O desenvolvimento da família 787 custou US$ 32 bilhões para a Boeing, contabilizando todas as três variantes e inclusive o 787-10 que ainda está em testes. A Boeing já recuperou esse investimento, e o lucro das próximas aeronaves vendidas entrará diretamente no financeiro da companhia, sem precisar abater custos exorbitantes para corrigir vários erros de projeto.
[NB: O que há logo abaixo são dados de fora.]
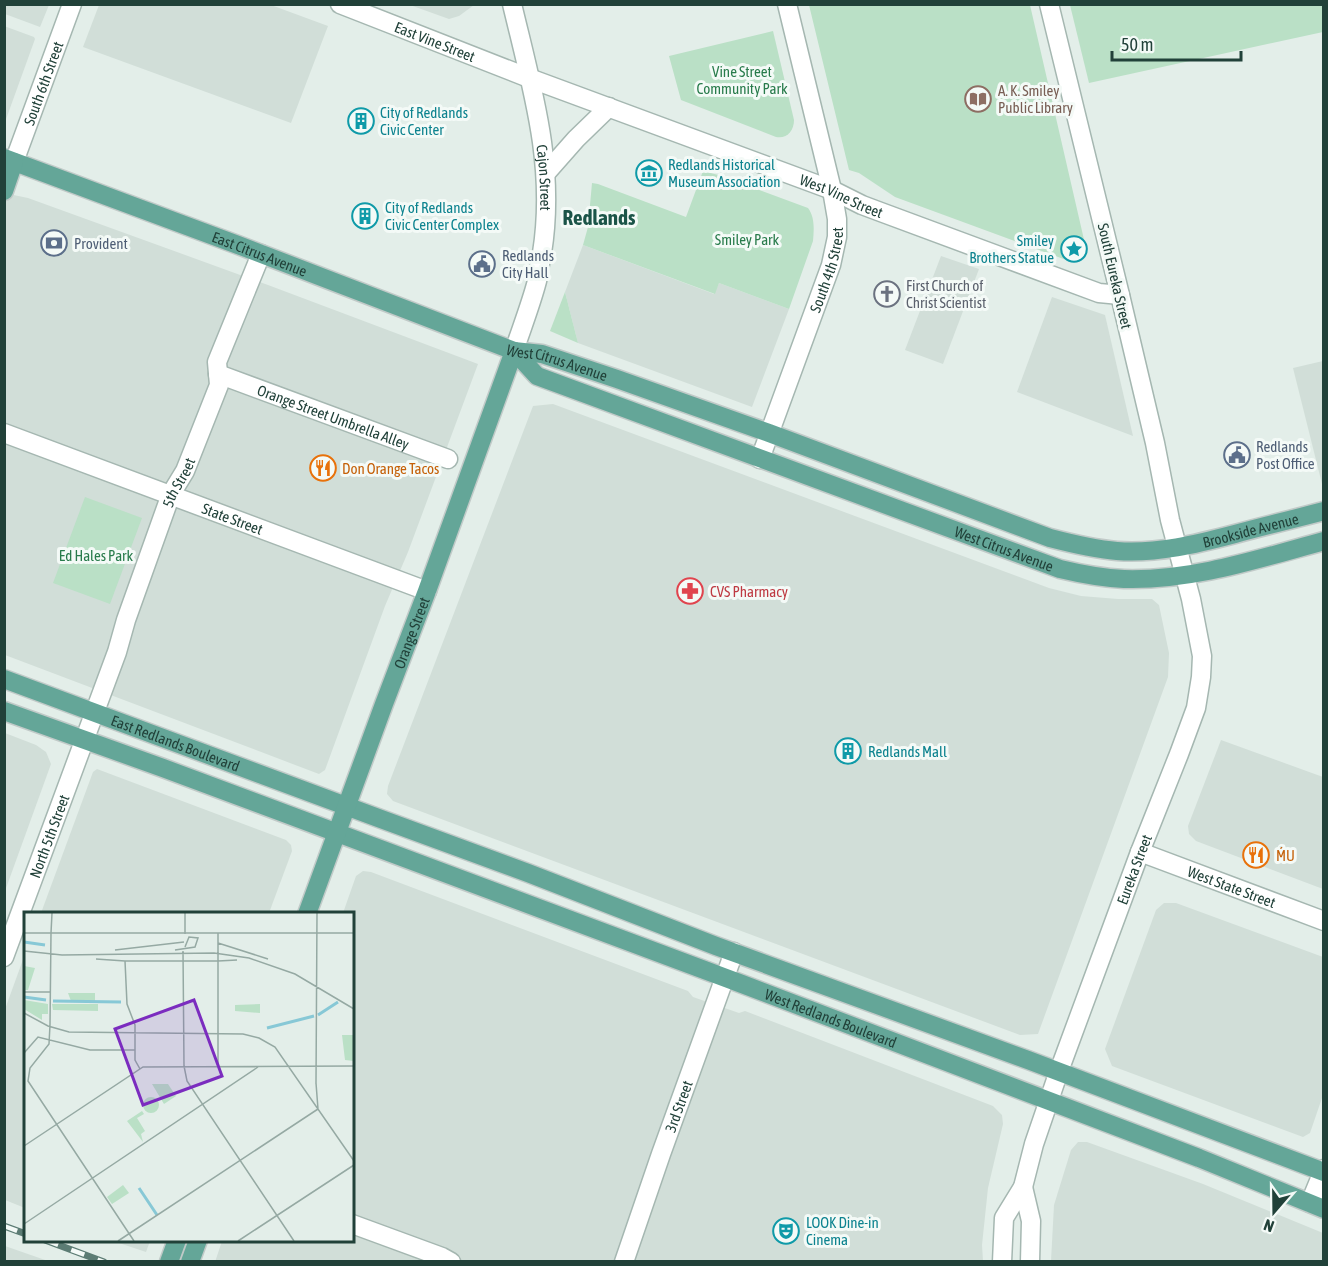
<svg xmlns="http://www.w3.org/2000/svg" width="1328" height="1266" font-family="'Asap Condensed',sans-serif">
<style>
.built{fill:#d1ded8}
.green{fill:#bae0c6}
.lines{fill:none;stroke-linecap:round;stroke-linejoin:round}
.minor-casing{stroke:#a5b7b1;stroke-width:21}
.major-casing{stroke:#c1cac8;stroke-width:21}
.minor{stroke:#fff;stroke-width:18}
.major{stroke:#64a698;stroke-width:18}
.rail-casing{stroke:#5c7c74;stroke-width:7}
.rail{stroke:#f4faf7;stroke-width:4.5;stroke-dasharray:14;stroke-linecap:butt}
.labels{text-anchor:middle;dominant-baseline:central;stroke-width:6;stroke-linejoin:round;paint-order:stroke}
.street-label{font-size:15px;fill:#214139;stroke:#f4faf7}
.park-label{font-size:15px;fill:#287b4b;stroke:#f4faf7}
.education-label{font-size:15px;fill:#785e54;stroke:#f4faf7;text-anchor:start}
.culture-label{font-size:15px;fill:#0d838f;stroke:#f4faf7;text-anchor:start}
.service-label{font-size:15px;fill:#4e5e75;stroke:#f4faf7;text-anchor:start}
.worship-label{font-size:15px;fill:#5b616d;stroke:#f4faf7;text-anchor:start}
.food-label{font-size:15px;fill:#c56008;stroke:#f4faf7;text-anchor:start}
.health-label{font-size:15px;fill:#be3a42;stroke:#f4faf7;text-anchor:start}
.district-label{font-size:21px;font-weight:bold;fill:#1b5448;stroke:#f4faf7}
.inset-river{fill:none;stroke:#87c8d6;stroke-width:3}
.inset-road{fill:none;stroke:#95a9a3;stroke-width:1.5}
.view{fill:#7b2cbf;fill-opacity:0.15;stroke:#7b2cbf;stroke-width:3}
.inset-edge{fill:none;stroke:#214139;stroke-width:3}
</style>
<rect width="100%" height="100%" fill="#e3eee9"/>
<g class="built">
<polygon points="4,5 5,4 49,5 40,27 5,14"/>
<polygon points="99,5 271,5 328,26 291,123 83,47"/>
<polygon points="410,5 474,5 459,16 449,19"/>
<polygon points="4,26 34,37 35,39 5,122"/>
<polygon points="4,193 28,198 268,285 478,364 408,552 385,606 325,770 319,774 5,655"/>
<polygon points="583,245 714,294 719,283 789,309 752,407 578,343 565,292"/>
<polygon points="941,256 979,269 943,364 905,350"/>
<polygon points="1052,297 1105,315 1133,436 1017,392"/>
<polygon points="1323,361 1324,484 1322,484 1293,368"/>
<polygon points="553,404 1049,588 1081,596 1118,599 1152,599 1159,605 1169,653 1168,677 1038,1034 1020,1035 393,801 387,794 388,786 533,406"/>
<polygon points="5,733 36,745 46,752 51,764 5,891"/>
<polygon points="1221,740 1323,777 1323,889 1196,841 1189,834 1188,826"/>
<polygon points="97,769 286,840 291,845 292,851 269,913 41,913 93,772"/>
<polygon points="363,871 371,872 688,991 693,997 739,1013 745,1011 993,1106 1002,1115 1003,1124 988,1188 982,1245 983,1261 215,1262 222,1241 352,1240 352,914 343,913 356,876"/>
<polygon points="1164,903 1176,903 1323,957 1323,1095 1310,1133 1303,1137 1112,1066 1105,1049 1156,910"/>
<polygon points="25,954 26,1208 25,1208 5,1200 4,1012"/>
<polygon points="1078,1142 1087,1142 1203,1184 1323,1233 1323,1261 1051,1261 1054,1205 1071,1150"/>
<polygon points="113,1241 150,1240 150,1241 146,1252"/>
<polygon points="4,1246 5,1246 48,1261 5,1261"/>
</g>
<g class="green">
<path d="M809,5H1030L1085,244C1084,254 1079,259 1069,261L895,197L859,173L849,170Z"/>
<polygon points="1070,5 1323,5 1323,32 1089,83"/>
<path d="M773,31L794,120C794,131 787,139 776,137L681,100L669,56Z"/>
<path d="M703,171L722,176L808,208C815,217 814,230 813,241L789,309L719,283L715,294L583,245L588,227L592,183L598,184L686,217Z"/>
<polygon points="565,292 578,343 550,331"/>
<polygon points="85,497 142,518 110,604 53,583"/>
</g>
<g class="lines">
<g class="minor-casing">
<g id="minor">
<path id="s1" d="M340,4L529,78L832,190L862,205L878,211L1099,293L1120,295"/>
<path id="s2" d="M512,4C532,88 556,166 542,253C540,262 539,272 537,281C531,304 522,327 514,351"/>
<path id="s3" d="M14,162L72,4"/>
<polyline points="546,173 576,139 609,107"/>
<path id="s4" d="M218,374L448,459"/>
<path id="s5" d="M4,433L427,591"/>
<path id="s6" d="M760,459L831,265L837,237V219L832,190L787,4"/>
<path id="s7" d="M1140,852L1324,921"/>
<path id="s8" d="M4,957L117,652L126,620L171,494L185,471L219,385L217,362L261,254"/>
<polyline points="1023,1187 1031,1221 1030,1262"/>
<polyline points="1310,1203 1324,1169"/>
<polyline points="352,1224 442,1257 451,1262"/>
<path id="s9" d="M624,1262L661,1154L734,952"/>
<path id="s10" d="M1002,1262L1004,1218L1023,1187L1034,1144L1059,1071L1140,852L1179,754L1196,708L1201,677L1202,656L1191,599L1170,520L1155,443L1120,295L1049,4"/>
</g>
</g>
<g class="major-casing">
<g id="major">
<path id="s11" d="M4,158L238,245L514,351L542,354L617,379L769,433L1050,538C1073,544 1094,549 1117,551C1157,554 1197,544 1235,534C1264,526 1294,519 1324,511"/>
<polyline points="4,191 14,162"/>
<path id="s12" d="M514,351L537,376L1060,569C1081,574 1102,578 1124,579C1192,581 1258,559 1324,541"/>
<path id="s13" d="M4,679L381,819L528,873L716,946L1028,1060L1324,1172"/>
<path id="s14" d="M4,711L163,768L742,984L1199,1158L1324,1209"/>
<path id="s15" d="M307,914L384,704L427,591L514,351"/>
<polyline points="169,1262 177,1240"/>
<polyline points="190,1262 198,1240"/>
</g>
</g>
<use href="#minor" class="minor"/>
<use href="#major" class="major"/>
<g class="rail-casing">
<g id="rail">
<polyline points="4,1226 26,1234"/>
<polyline points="45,1240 104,1262"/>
</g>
</g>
<use href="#rail" class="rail"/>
</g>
<defs>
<g id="library-ring" transform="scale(1.35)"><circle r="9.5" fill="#f4faf7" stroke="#8d6e63" stroke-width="1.5"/><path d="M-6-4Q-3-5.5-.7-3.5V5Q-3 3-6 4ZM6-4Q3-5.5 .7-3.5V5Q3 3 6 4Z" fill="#8d6e63"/></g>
<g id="building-ring" transform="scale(1.35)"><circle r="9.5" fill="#f4faf7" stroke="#0f9aa8" stroke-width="1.5"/><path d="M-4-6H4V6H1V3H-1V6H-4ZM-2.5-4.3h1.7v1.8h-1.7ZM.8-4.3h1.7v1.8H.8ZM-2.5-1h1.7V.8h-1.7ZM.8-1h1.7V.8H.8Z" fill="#0f9aa8"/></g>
<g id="museum-ring" transform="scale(1.35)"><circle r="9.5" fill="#f4faf7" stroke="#0f9aa8" stroke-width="1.5"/><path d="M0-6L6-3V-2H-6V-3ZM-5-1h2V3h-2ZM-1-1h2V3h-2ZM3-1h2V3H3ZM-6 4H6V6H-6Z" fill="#0f9aa8"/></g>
<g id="bank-ring" transform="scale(1.35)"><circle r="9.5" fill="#f4faf7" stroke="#5c6f8a" stroke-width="1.5"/><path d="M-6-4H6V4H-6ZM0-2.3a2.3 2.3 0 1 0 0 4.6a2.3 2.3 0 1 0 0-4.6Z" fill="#5c6f8a"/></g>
<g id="sight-ring" transform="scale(1.35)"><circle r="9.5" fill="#f4faf7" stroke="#0f9aa8" stroke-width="1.5"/><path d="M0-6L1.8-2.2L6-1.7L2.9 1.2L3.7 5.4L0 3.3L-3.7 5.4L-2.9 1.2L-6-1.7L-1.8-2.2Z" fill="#0f9aa8"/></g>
<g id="civic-ring" transform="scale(1.35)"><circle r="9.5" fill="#f4faf7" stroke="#5c6f8a" stroke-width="1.5"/><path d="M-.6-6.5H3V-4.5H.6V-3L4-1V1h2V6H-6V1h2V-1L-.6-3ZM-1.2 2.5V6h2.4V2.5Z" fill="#5c6f8a"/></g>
<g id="church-ring" transform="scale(1.35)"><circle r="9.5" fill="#f4faf7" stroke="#6b7280" stroke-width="1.5"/><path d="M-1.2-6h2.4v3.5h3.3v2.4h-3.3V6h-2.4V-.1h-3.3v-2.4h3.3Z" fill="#6b7280"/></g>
<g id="restaurant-ring" transform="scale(1.35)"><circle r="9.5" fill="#f4faf7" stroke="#e8710a" stroke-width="1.5"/><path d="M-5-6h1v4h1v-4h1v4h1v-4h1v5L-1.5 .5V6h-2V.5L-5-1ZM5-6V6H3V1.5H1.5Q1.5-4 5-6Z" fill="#e8710a"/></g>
<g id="pharmacy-ring" transform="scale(1.35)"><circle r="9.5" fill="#f4faf7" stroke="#e0444e" stroke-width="1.5"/><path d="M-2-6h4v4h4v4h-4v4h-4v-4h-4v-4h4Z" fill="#e0444e"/></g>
<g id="theatre-ring" transform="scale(1.35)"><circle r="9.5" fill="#f4faf7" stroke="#0f9aa8" stroke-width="1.5"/><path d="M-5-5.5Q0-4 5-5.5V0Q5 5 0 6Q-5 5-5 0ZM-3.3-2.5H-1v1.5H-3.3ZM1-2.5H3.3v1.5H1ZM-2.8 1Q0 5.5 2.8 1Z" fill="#0f9aa8"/></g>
</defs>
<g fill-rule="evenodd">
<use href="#library-ring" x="978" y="99"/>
<use href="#building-ring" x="361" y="121"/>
<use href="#museum-ring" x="649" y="173"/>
<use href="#building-ring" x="365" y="216"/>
<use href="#bank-ring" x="54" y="243"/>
<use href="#sight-ring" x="1074" y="249"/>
<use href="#civic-ring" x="482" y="264"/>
<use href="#church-ring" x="887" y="294"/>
<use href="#civic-ring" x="1237" y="455"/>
<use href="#restaurant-ring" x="323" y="468"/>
<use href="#pharmacy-ring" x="690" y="591"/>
<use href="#building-ring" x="848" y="751"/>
<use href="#restaurant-ring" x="1256" y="855"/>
<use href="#theatre-ring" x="786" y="1231"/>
</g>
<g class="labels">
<g class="street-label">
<text stroke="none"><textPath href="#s1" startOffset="102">East Vine Street</textPath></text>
<text stroke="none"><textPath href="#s3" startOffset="84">South 6th Street</textPath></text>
<text stroke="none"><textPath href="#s2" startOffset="177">Cajon Street</textPath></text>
<text stroke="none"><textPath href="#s1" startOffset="537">West Vine Street</textPath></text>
<text stroke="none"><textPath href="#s11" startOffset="273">East Citrus Avenue</textPath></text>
<text stroke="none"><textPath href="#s6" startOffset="201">South 4th Street</textPath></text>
<text transform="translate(1115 276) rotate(77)">South Eureka Street</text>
<text stroke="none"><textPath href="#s11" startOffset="590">West Citrus Avenue</textPath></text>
<text stroke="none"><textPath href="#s4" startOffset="123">Orange Street Umbrella Alley</textPath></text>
<text stroke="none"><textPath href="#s8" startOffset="506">5th Street</textPath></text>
<text stroke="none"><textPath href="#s5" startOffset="244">State Street</textPath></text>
<text stroke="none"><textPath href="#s11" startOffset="1318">Brookside Avenue</textPath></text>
<text stroke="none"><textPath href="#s12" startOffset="532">West Citrus Avenue</textPath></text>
<text stroke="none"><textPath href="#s15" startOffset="300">Orange Street</textPath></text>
<text stroke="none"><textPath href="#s13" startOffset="183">East Redlands Boulevard</textPath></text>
<text stroke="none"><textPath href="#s8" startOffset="129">North 5th Street</textPath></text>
<text stroke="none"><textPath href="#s10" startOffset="417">Eureka Street</textPath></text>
<text stroke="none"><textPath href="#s7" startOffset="98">West State Street</textPath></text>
<text stroke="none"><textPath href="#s14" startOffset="882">West Redlands Boulevard</textPath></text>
<text stroke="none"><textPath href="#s9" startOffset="165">3rd Street</textPath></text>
</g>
<g class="park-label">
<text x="742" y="71">Vine Street<tspan x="742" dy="17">Community Park</tspan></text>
<text x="747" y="239">Smiley Park</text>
<text x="96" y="555">Ed Hales Park</text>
</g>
<g class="education-label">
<text x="998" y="90">A. K. Smiley<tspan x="998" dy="17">Public Library</tspan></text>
</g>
<g class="culture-label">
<text x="380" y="112">City of Redlands<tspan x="380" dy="17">Civic Center</tspan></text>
<text x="668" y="164">Redlands Historical<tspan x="668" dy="17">Museum Association</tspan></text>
<text x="385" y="207">City of Redlands<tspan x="385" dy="17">Civic Center Complex</tspan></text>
<text x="1054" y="240" text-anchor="end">Smiley<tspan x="1054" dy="17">Brothers Statue</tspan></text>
<text x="868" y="751">Redlands Mall</text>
<text x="806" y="1222">LOOK Dine-in<tspan x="806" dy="17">Cinema</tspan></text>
</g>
<g class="service-label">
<text x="74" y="243">Provident</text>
<text x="502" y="255">Redlands<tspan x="502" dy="17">City Hall</tspan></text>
<text x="1256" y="446">Redlands<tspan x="1256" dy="17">Post Office</tspan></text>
</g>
<g class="worship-label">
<text x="906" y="285">First Church of<tspan x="906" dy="17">Christ Scientist</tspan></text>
</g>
<g class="food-label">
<text x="342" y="468">Don Orange Tacos</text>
<text x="1276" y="855">ḾU</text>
</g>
<g class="health-label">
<text x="710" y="591">CVS Pharmacy</text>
</g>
<g class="district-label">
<text x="599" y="217">Redlands</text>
</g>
</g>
<g transform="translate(24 912)">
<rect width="330" height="330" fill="#e3eee9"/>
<path d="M0,54L11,56L4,78H0ZM44,81H71V89H47ZM0,88L24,92V102H18V108L0,97ZM28,92H74V99L29,98ZM236,92V101L211,99V93ZM318,123H330V149L321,148ZM144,172L152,184L140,192L128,172ZM119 193a8 8 0 1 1 16 0a8 8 0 1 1-16 0ZM118,199L120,202L113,206L121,219L117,222L119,230L103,209ZM99,273L105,281L88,292L83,285Z" fill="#bae0c6"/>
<path class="inset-river" d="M0,30L21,33M0,85L22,88M29,89L97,90M294,103L314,90M243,116L290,104M115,276L133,303"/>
<path class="inset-road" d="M28,1L27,21H161M161,1V22M0,21H27L26,113M161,21H194V155M194,21H330M194,31L244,47M91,38L160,30M151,38L171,35L174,26L165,25L161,35M0,39L38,43L190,41L225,46L271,62L330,97M159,39L160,154M72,47L101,49M101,49L103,92L111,113V148L116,157M101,49H194M194,49L213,48M0,80H26M0,101L24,114L45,120L219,122L235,126L251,135L330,249M26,113L25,132L6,156L4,169L110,329M0,141L14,125L66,138H111M160,154L163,169L270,329M292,172L293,1M0,234L119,155L330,154M0,312L234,155M94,329L294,197L292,171M214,329L330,253"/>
<path class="view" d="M170,88L198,164L119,193L91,117Z"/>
<rect width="330" height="330" class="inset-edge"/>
</g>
<rect width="1328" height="1266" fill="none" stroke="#214139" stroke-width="12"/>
<g transform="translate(1274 1212) rotate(200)" stroke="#f4faf7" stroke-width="4.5" paint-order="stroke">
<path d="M0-4.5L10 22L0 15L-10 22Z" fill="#214139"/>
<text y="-9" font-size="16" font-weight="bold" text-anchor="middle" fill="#214139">N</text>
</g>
<path d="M1112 51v9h129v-9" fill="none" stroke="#214139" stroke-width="3"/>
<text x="1121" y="51" font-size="18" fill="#214139" stroke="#f4faf7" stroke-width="4.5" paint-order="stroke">50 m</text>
</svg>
Os principais sistemas, como ar-condicionado e controles de voo, antes movidos exclusivamente por sistemas hidráulicos mecânicos, agora eram movidos a eletricidade. O avião até parecia diferente, com zumbidos elétricos substituindo sons dos sistemas hidráulicos. Diferente de outros aviões, o 787 trás um pack com quatro geradores por motor da aeronave, e uma redundância nunca vista anteriormente no sistema elétrico, que é responsável até mesmo pelo acionamento do motor.

Boeing 787
Foto: Boeing

Estima-se que o 787 já tenha recebido mais de US$130 bilhões de dólares em encomendas, desde que foi lançado oficialmente, mesmo com o prejuízo no desenvolvimento e o custo de produção, a aeronave figura entre os jatos mais rentáveis que a Boeing fabrica atualmente. A fabricante americana ainda espera mais encomendas para o 787, na medida que os aviões 767 e A330 envelhecem nas frotas das companhias aéreas.

A Boeing já fabricou mais de 1000 unidades dessa aeronave, por mês até 12 unidades podem ser produzidas em North Charleston, apesar das idas e vindas dos problemas iniciais as companhias não desistiram, queriam uma aeronave leve, eficiente e econômica.